(Dataset entries)
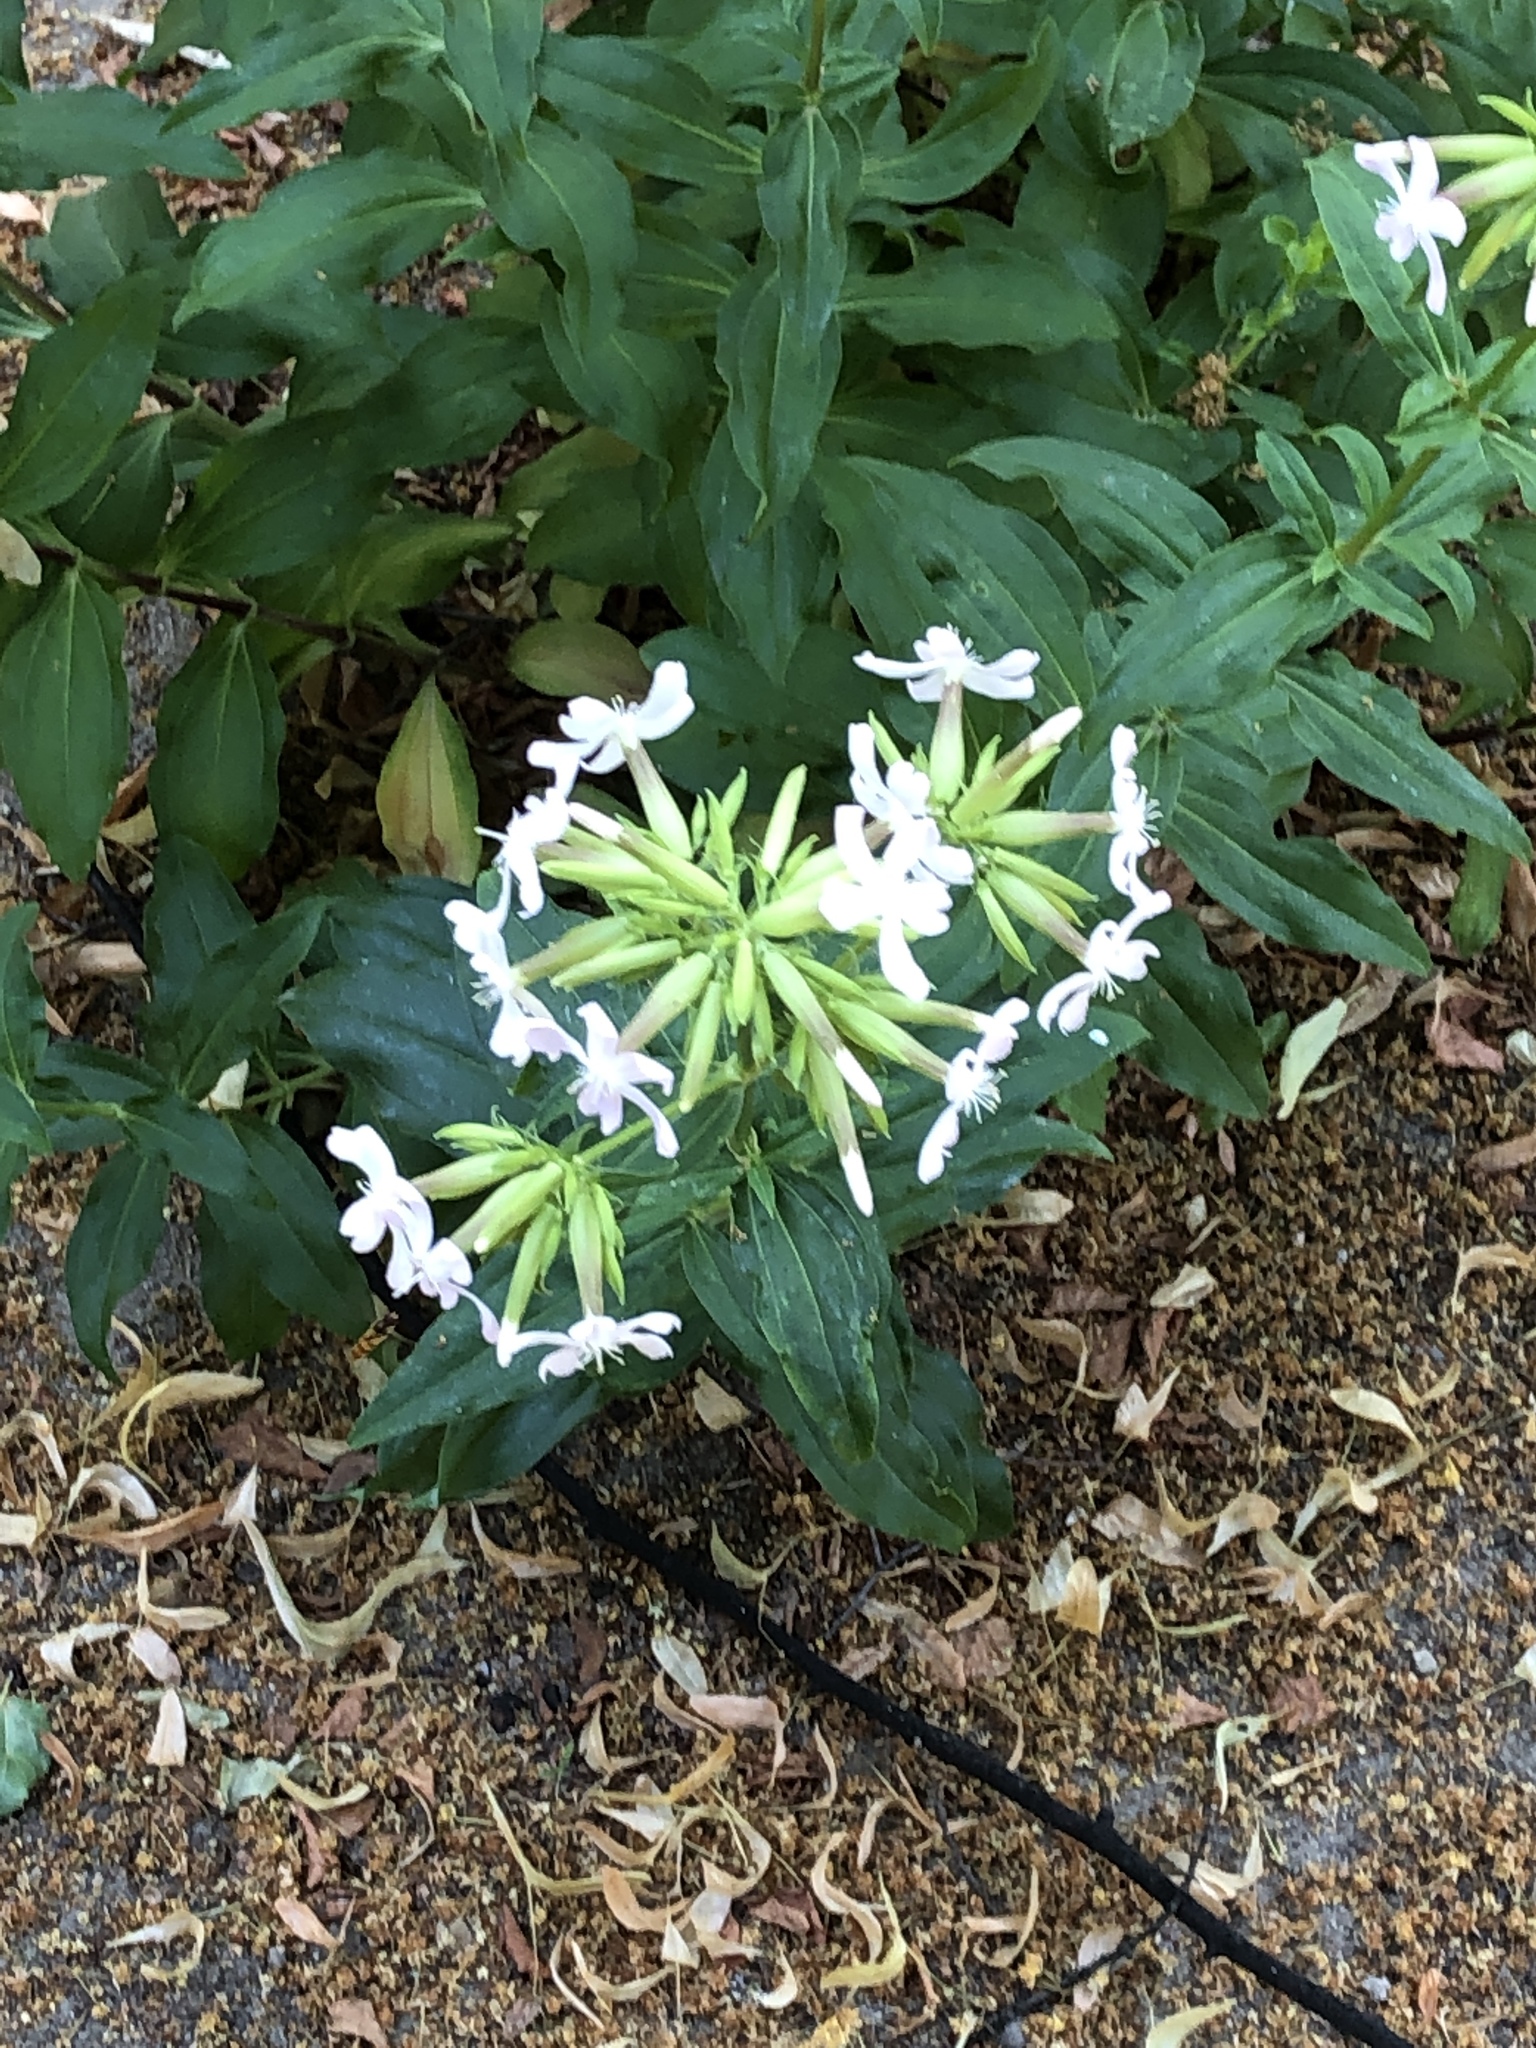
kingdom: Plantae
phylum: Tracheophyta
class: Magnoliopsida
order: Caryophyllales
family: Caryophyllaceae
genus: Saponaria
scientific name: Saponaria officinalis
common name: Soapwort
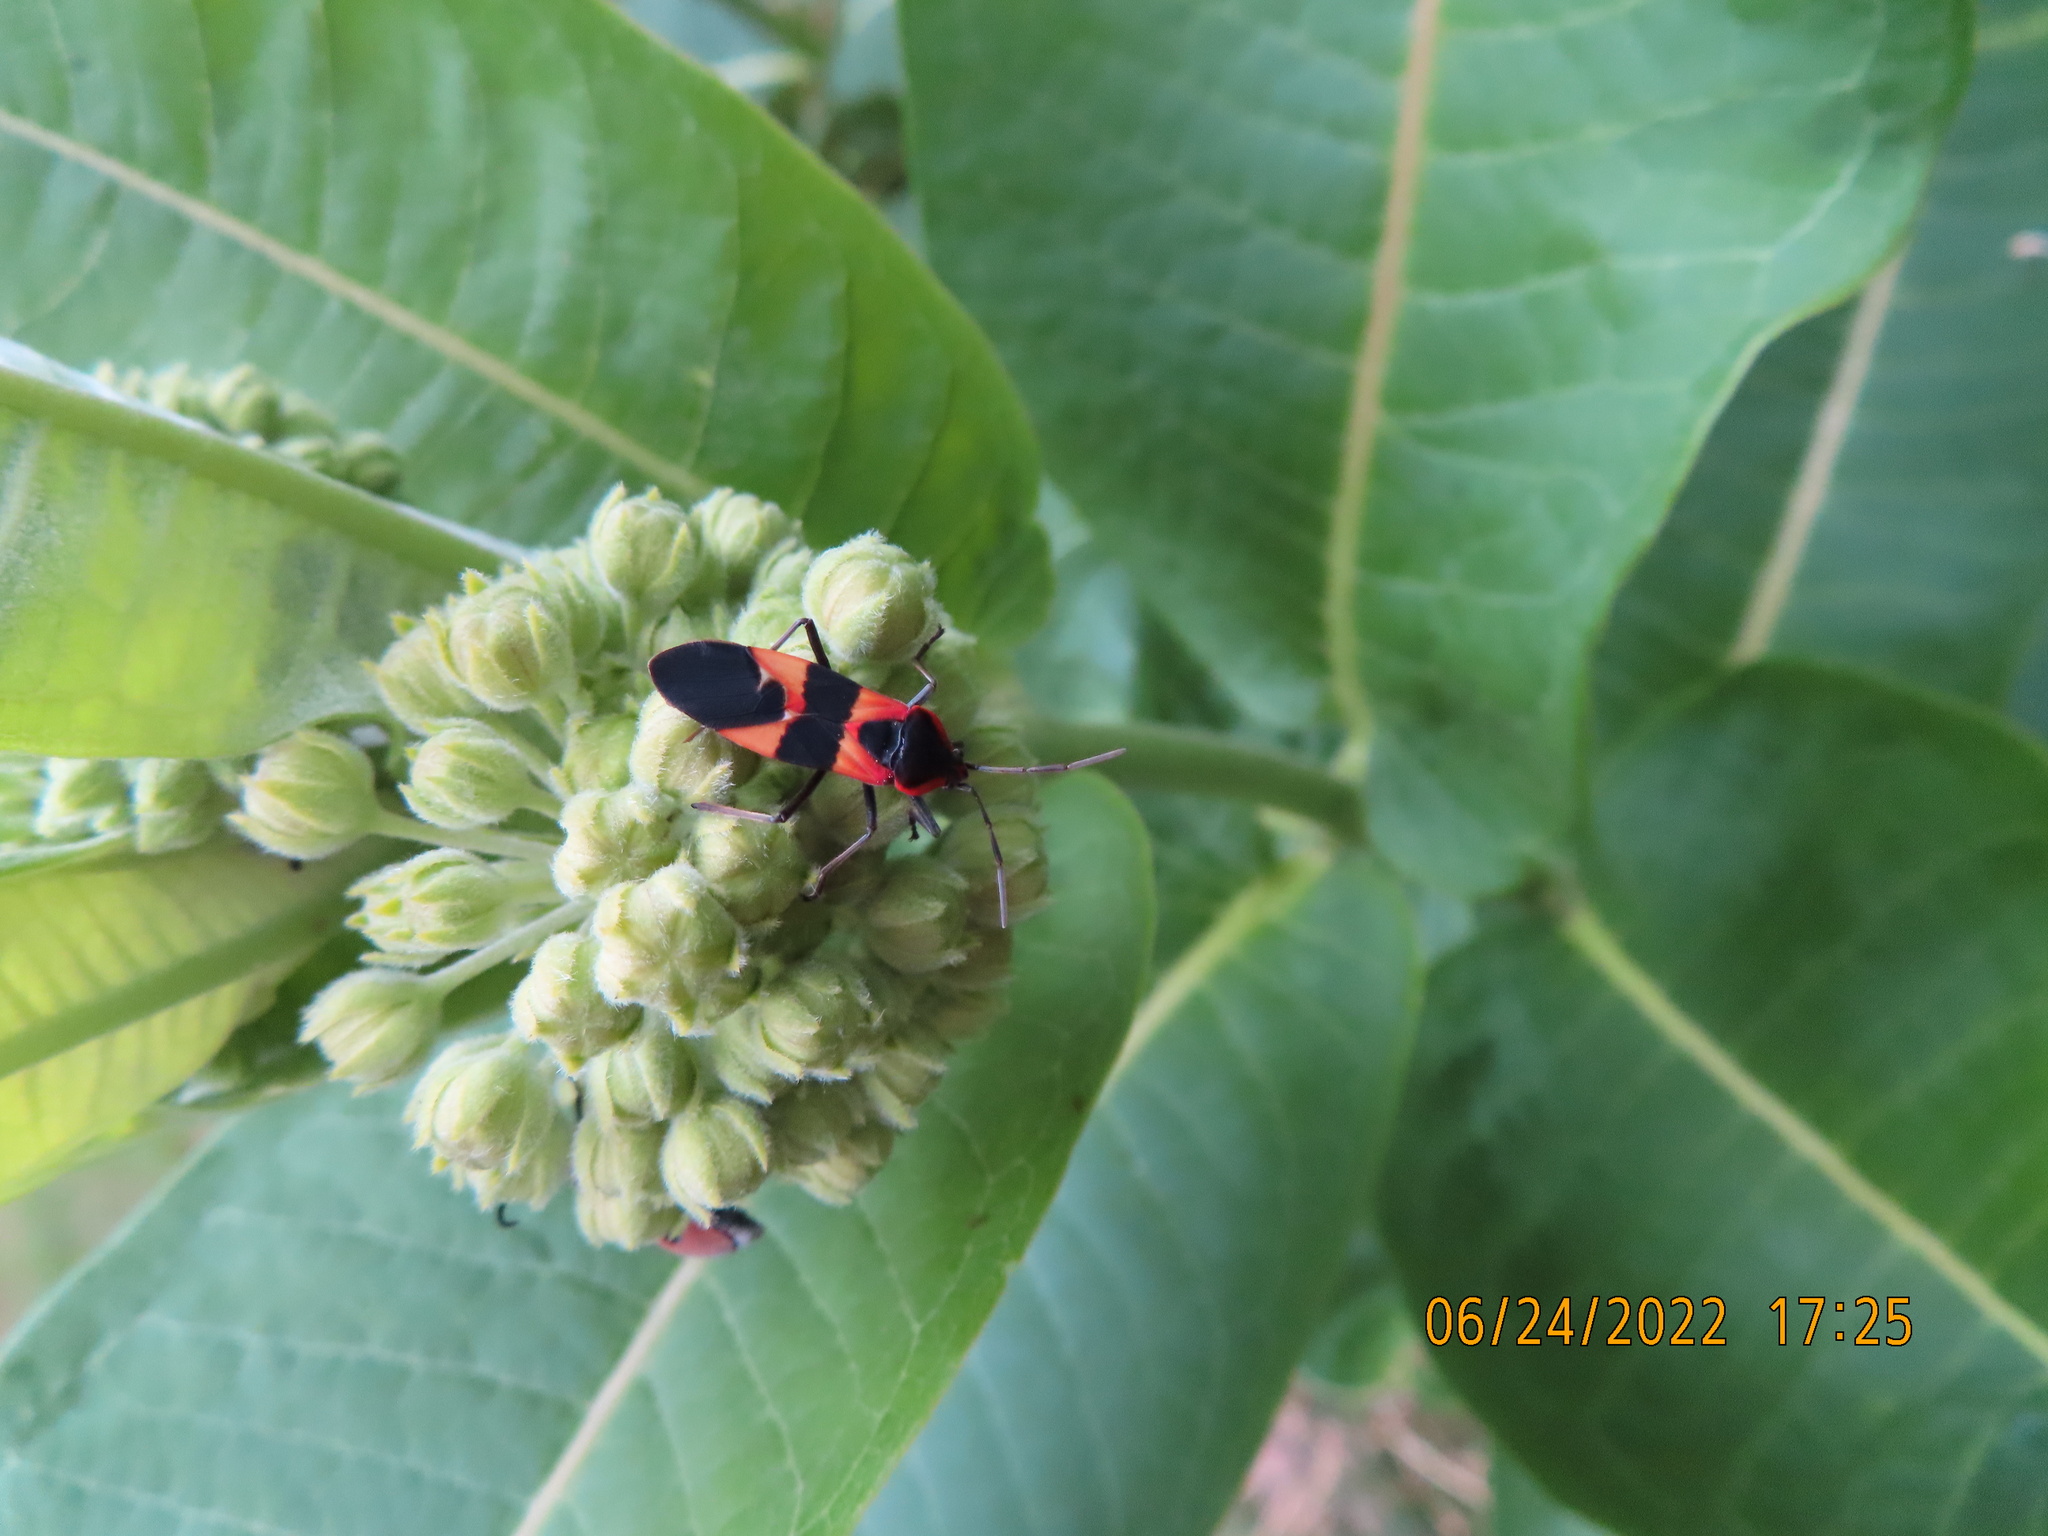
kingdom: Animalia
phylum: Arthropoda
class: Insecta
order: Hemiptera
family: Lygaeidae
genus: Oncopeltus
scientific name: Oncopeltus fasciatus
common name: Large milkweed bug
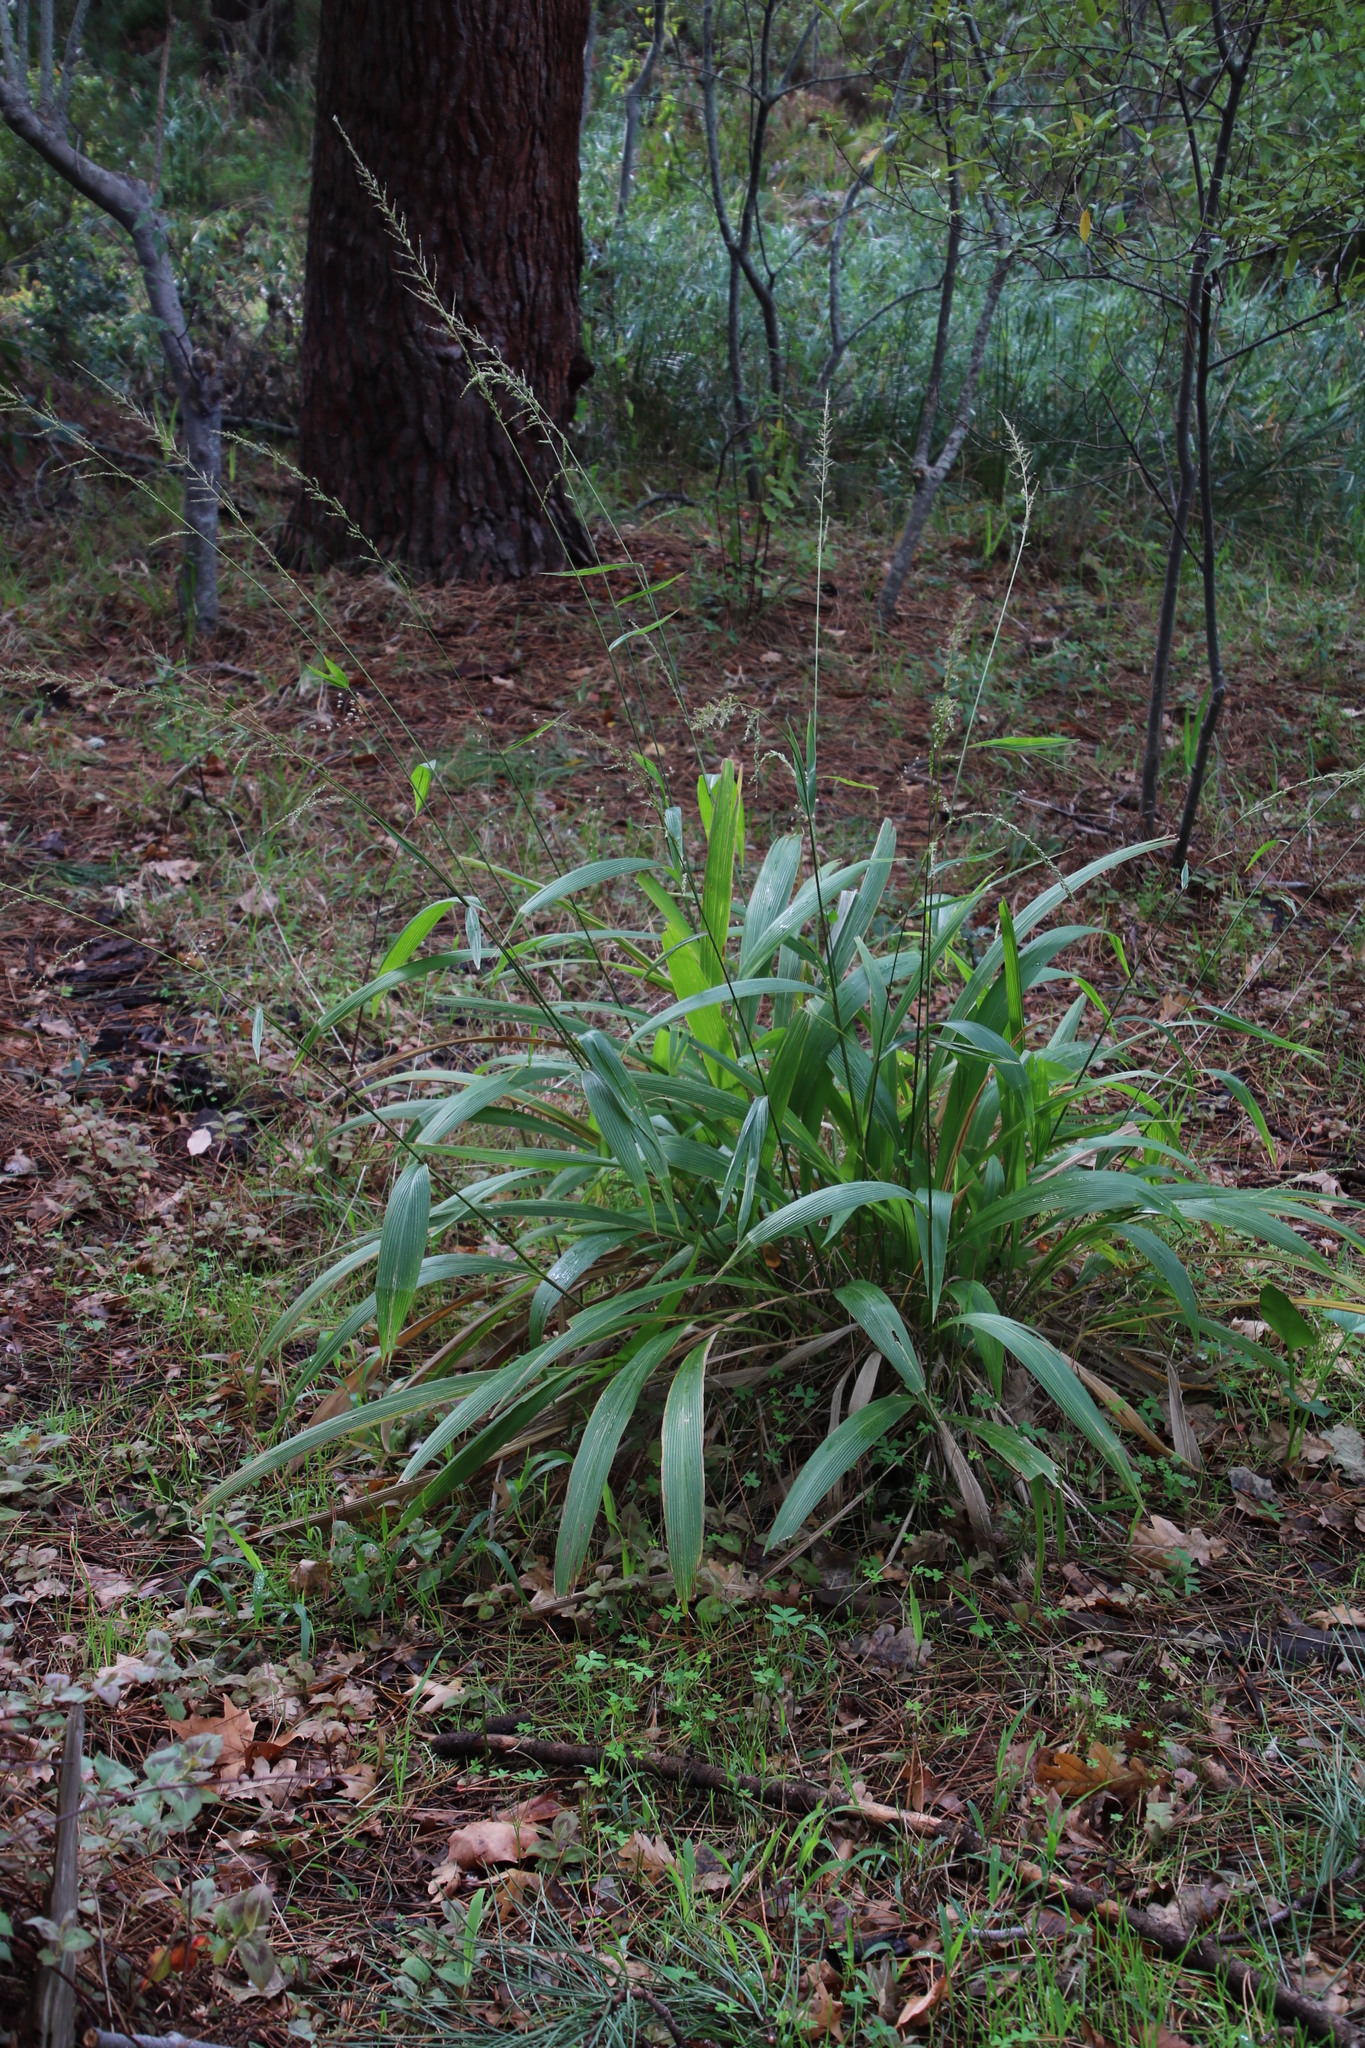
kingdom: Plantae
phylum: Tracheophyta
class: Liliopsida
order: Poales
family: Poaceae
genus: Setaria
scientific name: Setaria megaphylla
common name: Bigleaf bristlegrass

(EXERCISE TASK): Copy out every line of these entries word for word, leaving out the pictures.

(RESULT FOR THIS EXERCISE):
kingdom: Plantae
phylum: Tracheophyta
class: Magnoliopsida
order: Caryophyllales
family: Caryophyllaceae
genus: Saponaria
scientific name: Saponaria officinalis
common name: Soapwort
kingdom: Animalia
phylum: Arthropoda
class: Insecta
order: Hemiptera
family: Lygaeidae
genus: Oncopeltus
scientific name: Oncopeltus fasciatus
common name: Large milkweed bug
kingdom: Plantae
phylum: Tracheophyta
class: Liliopsida
order: Poales
family: Poaceae
genus: Setaria
scientific name: Setaria megaphylla
common name: Bigleaf bristlegrass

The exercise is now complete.